- Extracted records -

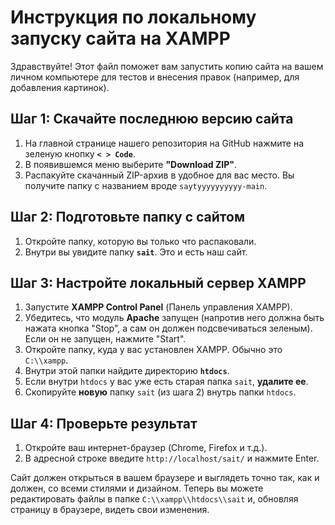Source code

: # Инструкция по локальному запуску сайта на XAMPP

Здравствуйте! Этот файл поможет вам запустить копию сайта на вашем личном компьютере для тестов и внесения правок (например, для добавления картинок).

## Шаг 1: Скачайте последнюю версию сайта

1.  На главной странице нашего репозитория на GitHub нажмите на зеленую кнопку **`< > Code`**.
2.  В появившемся меню выберите **"Download ZIP"**.
3.  Распакуйте скачанный ZIP-архив в удобное для вас место. Вы получите папку с названием вроде `saytyyyyyyyyyy-main`.

## Шаг 2: Подготовьте папку с сайтом

1.  Откройте папку, которую вы только что распаковали.
2.  Внутри вы увидите папку **`sait`**. Это и есть наш сайт.

## Шаг 3: Настройте локальный сервер XAMPP

1.  Запустите **XAMPP Control Panel** (Панель управления XAMPP).
2.  Убедитесь, что модуль **Apache** запущен (напротив него должна быть нажата кнопка "Stop", а сам он должен подсвечиваться зеленым). Если он не запущен, нажмите "Start".
3.  Откройте папку, куда у вас установлен XAMPP. Обычно это `C:\\xampp`.
4.  Внутри этой папки найдите директорию **`htdocs`**.
5.  Если внутри `htdocs` у вас уже есть старая папка `sait`, **удалите ее**.
6.  Скопируйте **новую** папку `sait` (из шага 2) внутрь папки `htdocs`.

## Шаг 4: Проверьте результат

1.  Откройте ваш интернет-браузер (Chrome, Firefox и т.д.).
2.  В адресной строке введите `http://localhost/sait/` и нажмите Enter.

Сайт должен открыться в вашем браузере и выглядеть точно так, как и должен, со всеми стилями и дизайном. Теперь вы можете редактировать файлы в папке `C:\\xampp\\htdocs\\sait` и, обновляя страницу в браузере, видеть свои изменения.
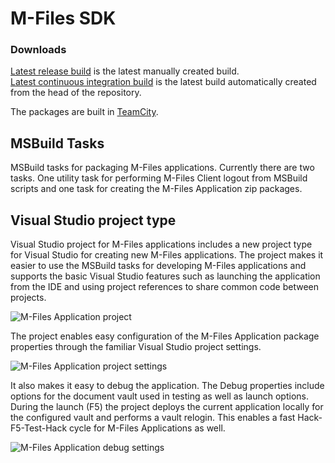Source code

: # M-Files SDK

### Downloads

[Latest release build](http://mfiles.jubjubnest.net/guestAuth/repository/download/bt3/lastSuccessful/MFiles.SDK%20%7Bbuild.number%7D.zip) is the latest manually created build.  
[Latest continuous integration build](http://mfiles.jubjubnest.net/guestAuth/repository/download/bt2/lastSuccessful/MFiles.SDK%20%7Bbuild.number%7D.zip) is the latest build automatically created from the head of the repository.

The packages are built in [TeamCity](http://mfiles.jubjubnest.net/).

## MSBuild Tasks

MSBuild tasks for packaging M-Files applications. Currently there are two tasks.
One utility task for performing M-Files Client logout from MSBuild scripts and
one task for creating the M-Files Application zip packages.

## Visual Studio project type

Visual Studio project for M-Files applications includes a new project type for
Visual Studio for creating new M-Files applications. The project makes it easier
to use the MSBuild tasks for developing M-Files applications and supports the
basic Visual Studio features such as launching the application from the IDE and
using project references to share common code between projects.

![M-Files Application project](http://ssh.jubjubnest.net/~wace/code.png)

The project enables easy configuration of the M-Files Application package
properties through the familiar Visual Studio project settings.

![M-Files Application project settings](http://ssh.jubjubnest.net/~wace/project-properties.png)

It also makes it easy to debug the application. The Debug properties include
options for the document vault used in testing as well as launch options.
During the launch (F5) the project deploys the current application locally
for the configured vault and performs a vault relogin. This enables a fast
Hack-F5-Test-Hack cycle for M-Files Applications as well.

![M-Files Application debug settings](http://ssh.jubjubnest.net/~wace/debug-properties.png)
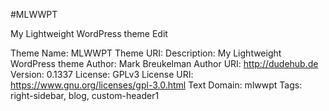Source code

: #MLWWPT

My Lightweight WordPress theme Edit


Theme Name: MLWWPT
Theme URI: 
Description: My Lightweight WordPress theme
Author: Mark Breukelman
Author URI: http://dudehub.de
Version: 0.1337
License: GPLv3
License URI: https://www.gnu.org/licenses/gpl-3.0.html
Text Domain: mlwwpt
Tags: right-sidebar, blog, custom-header1


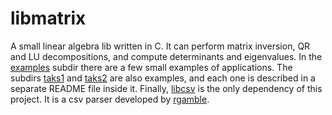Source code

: # libmatrix
A small linear algebra lib written in C. It can perform matrix inversion, QR and
LU decompositions, and compute determinants and eigenvalues. In the
[examples](https://github.com/davifeliciano/libmatrix/tree/master/examples)
subdir there are a few small examples of applications. The subdirs
[taks1](https://github.com/davifeliciano/libmatrix/tree/master/task1) and
[taks2](https://github.com/davifeliciano/libmatrix/tree/master/task2) are also
examples, and each one is described in a separate README file inside it.
Finally, [libcsv](https://github.com/rgamble/libcsv) is the only dependency of
this project. It is a csv parser developed by
[rgamble](https://github.com/rgamble).
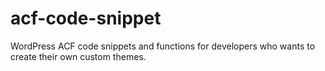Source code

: # acf-code-snippet
WordPress ACF code snippets and functions for developers who wants to create their own custom themes.
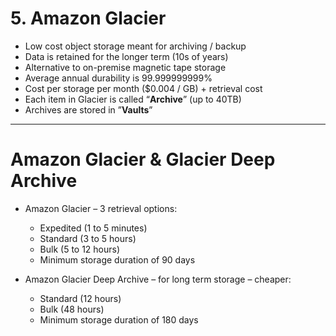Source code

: # 5. Amazon Glacier

- Low cost object storage meant for archiving / backup
- Data is retained for the longer term (10s of years)
- Alternative to on-premise magnetic tape storage
- Average annual durability is 99.999999999%
- Cost per storage per month ($0.004 / GB) + retrieval cost
- Each item in Glacier is called “**Archive**” (up to 40TB)
- Archives are stored in ”**Vaults**”

---

# Amazon Glacier & Glacier Deep Archive

- Amazon Glacier – 3 retrieval options:
    - Expedited (1 to 5 minutes)
    - Standard (3 to 5 hours)
    - Bulk (5 to 12 hours)
    - Minimum storage duration of 90 days

- Amazon Glacier Deep Archive – for long term storage – cheaper:
    - Standard (12 hours)
    - Bulk (48 hours)
    - Minimum storage duration of 180 days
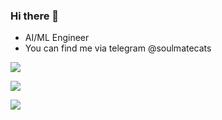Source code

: ### Hi there 👋

- AI/ML Engineer
- You can find me via telegram @soulmatecats


![](http://github-profile-summary-cards.vercel.app/api/cards/profile-details?username=lehoang-dev&theme=vue)

![](http://github-profile-summary-cards.vercel.app/api/cards/repos-per-language?username=lehoang-dev&theme=vue)

![](http://github-profile-summary-cards.vercel.app/api/cards/stats?username=lehoang-dev&theme=vue)

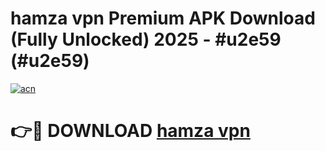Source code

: # hamza vpn Premium APK Download (Fully Unlocked) 2025 - #u2e59 (#u2e59)

[![acn](https://github.com/user-attachments/assets/0f9c940e-d8b0-45ae-aac7-cd30a18b3e1c)](https://app.mediaupload.pro?title=hamza_vpn&ref=14F)

# 👉🔴 DOWNLOAD [hamza vpn](https://app.mediaupload.pro?title=hamza_vpn&ref=14F)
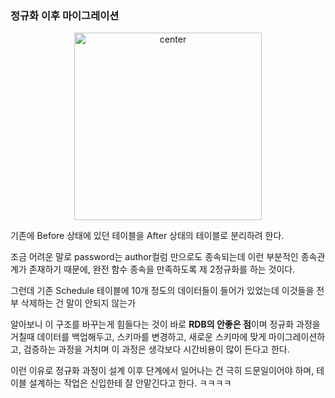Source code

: ### 정규화 이후 마이그레이션

<div align="center">
<img width="300" alt="center" src="https://github.com/user-attachments/assets/307f76d4-608b-4009-bd64-ef5e70f19ffb" />
</div>

기존에 Before 상태에 있던 테이블을 After 상태의 테이블로 분리하려 한다.

조금 어려운 말로 password는 author컬럼 만으로도 종속되는데 이런 부분적인 종속관계가 존재하기 때문에, 완전 함수 종속을 만족하도록 제 2정규화를 하는 것이다.

그런데 기존 Schedule 테이블에 10개 정도의 데이터들이 들어가 있었는데 이것들을 전부 삭제하는 건 말이 안되지 않는가

알아보니 이 구조를 바꾸는게 힘들다는 것이 바로 **RDB의 안좋은 점**이며 정규화 과정을 거칠때 데이터를 백업해두고, 스키마를 변경하고, 새로운 스키마에 맞게 마이그레이션하고,
검증하는 과정을 거치며 이 과정은 생각보다 시간비용이 많이 든다고 한다.

이런 이유로 정규화 과정이 설계 이후 단계에서 일어나는 건 극히 드문일이어야 하며, 테이블 설계하는 작업은 신입한테 잘 안맡긴다고 한다. ㅋㅋㅋㅋ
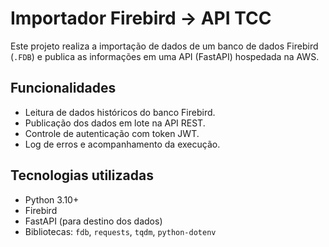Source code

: # Importador Firebird -> API TCC

Este projeto realiza a importação de dados de um banco de dados Firebird (`.FDB`) e publica as informações em uma API (FastAPI) hospedada na AWS.

## Funcionalidades

- Leitura de dados históricos do banco Firebird.
- Publicação dos dados em lote na API REST.
- Controle de autenticação com token JWT.
- Log de erros e acompanhamento da execução.

## Tecnologias utilizadas

- Python 3.10+
- Firebird
- FastAPI (para destino dos dados)
- Bibliotecas: `fdb`, `requests`, `tqdm`, `python-dotenv`

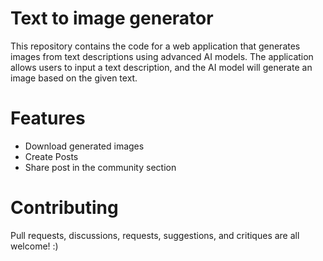 # Text to image generator
This repository contains the code for a web application that generates images from text descriptions using advanced AI models. The application allows users to input a text description, and the AI model will generate an image based on the given text.


# Features
 - Download generated images
 - Create Posts
 - Share post in the community section

# Contributing
Pull requests, discussions, requests, suggestions, and critiques are all welcome! :)

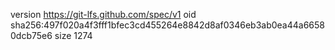 version https://git-lfs.github.com/spec/v1
oid sha256:497f020a4f3fff1bfec3cd455264e8842d8af0346eb3ab0ea44a66580dcb75e6
size 1274

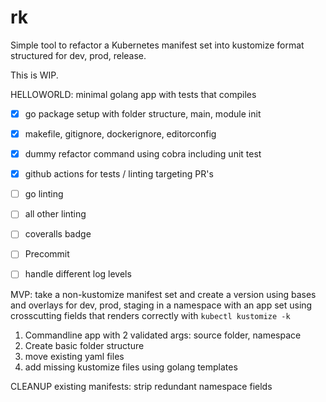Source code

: # rk
Simple tool to refactor a Kubernetes manifest set
into kustomize format structured for dev, prod, release.

This is WIP.

HELLOWORLD: minimal golang app with tests that compiles
- [x] go package setup with folder structure, main, module init
- [x] makefile, gitignore, dockerignore, editorconfig
- [x] dummy refactor command using cobra including unit test
- [x] github actions for tests / linting targeting PR's
- [ ] go linting
- [ ] all other linting
- [ ] coveralls badge
- [ ] Precommit
- [ ] handle different log levels


MVP: take a non-kustomize manifest set and create a version using bases and
overlays for dev, prod, staging in a namespace with an app set using 
crosscutting fields that renders correctly with `kubectl kustomize -k`
1. Commandline app with 2 validated args: source folder, namespace
2. Create basic folder structure
3. move existing yaml files
4. add missing kustomize files using golang templates

CLEANUP existing manifests: strip redundant namespace fields
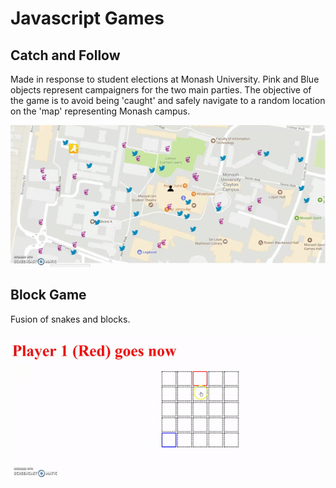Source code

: # Javascript Games

## Catch and Follow

Made in response to student elections at Monash University. Pink and Blue objects represent campaigners for the two main parties. The objective of the game is to avoid being 'caught' and safely navigate to a random location on the 'map' representing Monash campus.

<img src='sshots/game_record_2.gif'>

## Block Game

Fusion of snakes and blocks.

<img src='sshots/block_game.gif'>
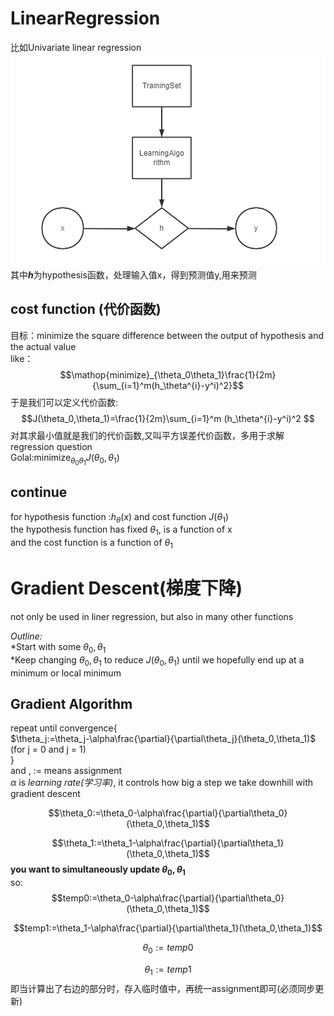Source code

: # LinearRegression
比如Univariate linear regression  
![模型流程图](images/模型流程图.png)  
其中***h***为hypothesis函数，处理输入值x，得到预测值y,用来预测    
## cost function (代价函数)
目标：minimize the square difference between the output of hypothesis and the actual value  
like：
$$\mathop{minimize}_{\theta_0\theta_1}\frac{1}{2m}{\sum_{i=1}^m(h_\theta^{i}-y^i)^2}$$
于是我们可以定义代价函数:  
$$J(\theta_0,\theta_1)=\frac{1}{2m}\sum_{i=1}^m (h_\theta^{i}-y^i)^2 $$
对其求最小值就是我们的代价函数,又叫平方误差代价函数，多用于求解regression question  
Golal:$\mathop{minimize}_{\theta_0\theta_1} J(\theta_0,\theta_1)$

## continue
for hypothesis function :$h_\theta(x)$ and cost function $J(\theta_1)$  
the hypothesis function has fixed $\theta_1$, is a function of x  
and the cost function is a function of $\theta_1$

# Gradient Descent(梯度下降)
not only be used in liner regression, but also in many other functions  

*Outline:*  
*Start with some $\theta_0,\theta_1$  
*Keep changing $\theta_0,\theta_1$  to reduce $J(\theta_0,\theta_1)$ until we hopefully end up at a minimum or local minimum  

## Gradient Algorithm

repeat until convergence{  
    $\theta_j:=\theta_j-\alpha\frac{\partial}{\partial\theta_j}(\theta_0,\theta_1)$ (for j = 0 and j = 1)  
}  
and , := means assignment  
$\alpha$ is *learning rate(学习率)*, it controls how big a step we take downhill with gradient descent  

$$\theta_0:=\theta_0-\alpha\frac{\partial}{\partial\theta_0}(\theta_0,\theta_1)$$

$$\theta_1:=\theta_1-\alpha\frac{\partial}{\partial\theta_1}(\theta_0,\theta_1)$$
**you want to simultaneously update  $\theta_0,\theta_1$**  
so:  
$$temp0:=\theta_0-\alpha\frac{\partial}{\partial\theta_0}(\theta_0,\theta_1)$$

$$temp1:=\theta_1-\alpha\frac{\partial}{\partial\theta_1}(\theta_0,\theta_1)$$

$$\theta_0:=temp0$$

$$\theta_1:=temp1$$
即当计算出了右边的部分时，存入临时值中，再统一assignment即可(必须同步更新)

- Problem requirements -
Print the data above from its first line through the line that has "## Шаг 2: Подготовьте папку с сайтом", exactly and with nothing else, omitting pictures.

- Written response -
Source code

: # Инструкция по локальному запуску сайта на XAMPP

Здравствуйте! Этот файл поможет вам запустить копию сайта на вашем личном компьютере для тестов и внесения правок (например, для добавления картинок).

## Шаг 1: Скачайте последнюю версию сайта

1.  На главной странице нашего репозитория на GitHub нажмите на зеленую кнопку **`< > Code`**.
2.  В появившемся меню выберите **"Download ZIP"**.
3.  Распакуйте скачанный ZIP-архив в удобное для вас место. Вы получите папку с названием вроде `saytyyyyyyyyyy-main`.

## Шаг 2: Подготовьте папку с сайтом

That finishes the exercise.